1. to set off an introductory word or phrase.
For 82 days, reporter Jill Carroll was held captive by insurgents in Iraq.
2. to set off an introductory dependent clause.
When her captors planned to use her in a propaganda video, Carroll feared the worst.
3. to add an independent clause with a coordinating conjunction.
Carroll's captors terrorized her, yet sometimes they were civil to her.
4. to introduce a quotation or to mark the end of a quotation.
Preferring a quick death by pistol, Carroll pleaded, "I don't want the knife."
"They all seemed concerned that I think they were good, or at least that they were treating me well," Carrol wrote.
  NotePeriods and commas always go inside quotation marks.
5. to separate three or more items in a series when the list has no other internal commas.
Within hours after her abduction, Carroll was taken to two homes, dressed in new clothes, fed chicken and rice, and invited to watch television with the family of one of her captors.  NoteThe comma before and is optional.
6. to set off transitions:
introductory: Carroll feared the worst. However, her captors said they did not plan to kill her.
mid-sentence: Her captors, however, seemed confused when she mentioned how she wanted to die.
end-of-sentence: Her kidnappers seemed confused, however.
7. to insert extra (nonessential) information:  NoteInformation is extra, or nonessential, if it can be omitted from the sentence without making the sentence meaningless or unintelligible.

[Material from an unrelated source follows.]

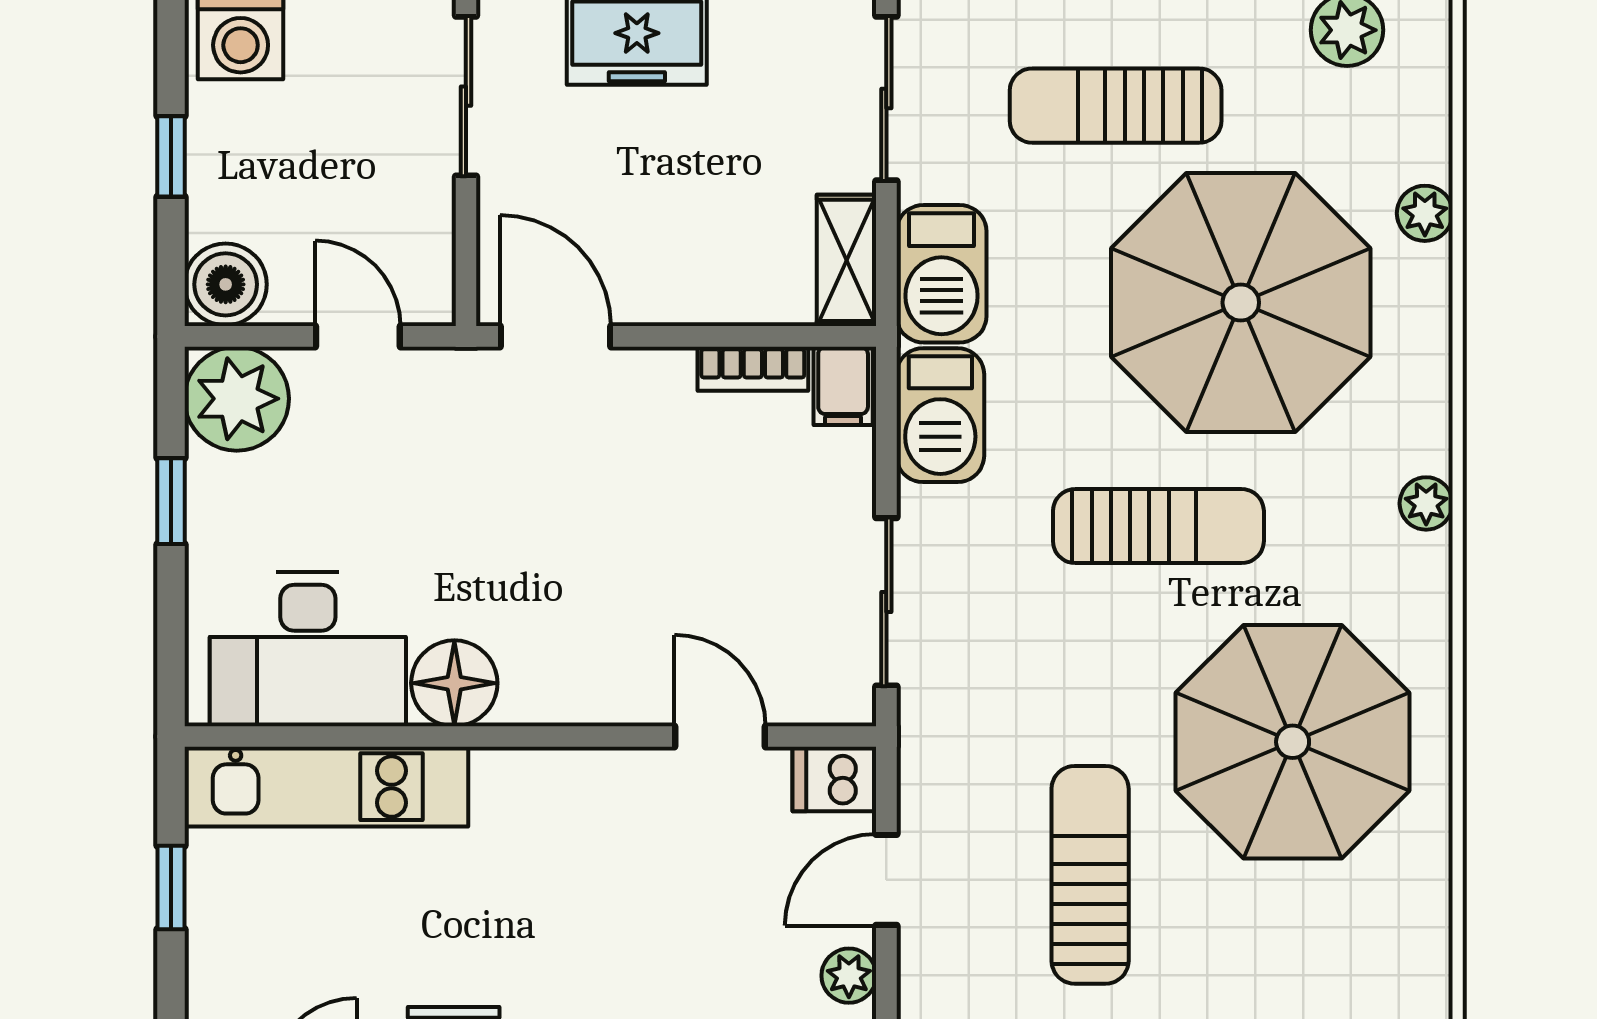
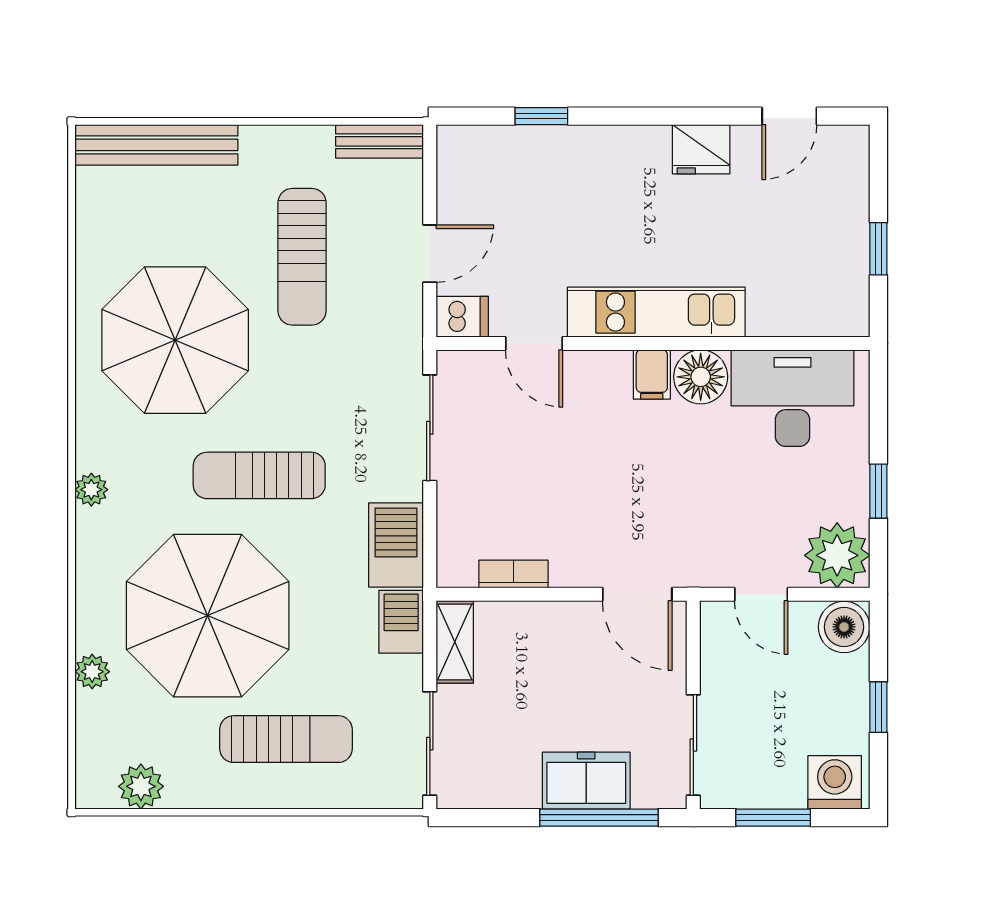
barbecue: (941, 274) -> (401, 622), width x0.73, depth x0.79
filing cabinet: (843, 386) -> (652, 375), moved, turned 180
kitchen unit: (326, 787) -> (656, 312), moved
plant: (849, 976) -> (453, 194), removed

    dependent nonrestrictive adjective clauses in the middle or at the end of an independent clause 

Carroll, who was a freelance writer when she was abducted, published her story on the website of the Christian Science Monitor, where she is a staff writer.

     Participial phrases

Her captors took her to two different homes, starting with a tiny, three-bedroom house outside of Baghdad.
This house was a poor place, built of cinder blocks.

     Appositives
Jill's Iraqi interpreter, Alan Enwiya, was killed during the kidnapping.

     Adjective plus noun clause complement
"I played dumb, fearful that they would think I understood too much and kill me."
The sentences in this table are based on the article "Ex-captive tells of Iraq ordeal," published in the San Jose Mercury News, August 14, 2006.